## Records for this task

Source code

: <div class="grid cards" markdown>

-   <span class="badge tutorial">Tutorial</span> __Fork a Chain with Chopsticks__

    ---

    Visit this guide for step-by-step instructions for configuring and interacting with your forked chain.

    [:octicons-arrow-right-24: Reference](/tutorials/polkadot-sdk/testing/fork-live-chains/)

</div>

## What to work on
Please recast every line of the items above as a numbered list, leaving out the blank lines.

## Answer section
1. Source code
2. : <div class="grid cards" markdown>
3. -   <span class="badge tutorial">Tutorial</span> __Fork a Chain with Chopsticks__
4.     ---
5.     Visit this guide for step-by-step instructions for configuring and interacting with your forked chain.
6.     [:octicons-arrow-right-24: Reference](/tutorials/polkadot-sdk/testing/fork-live-chains/)
7. </div>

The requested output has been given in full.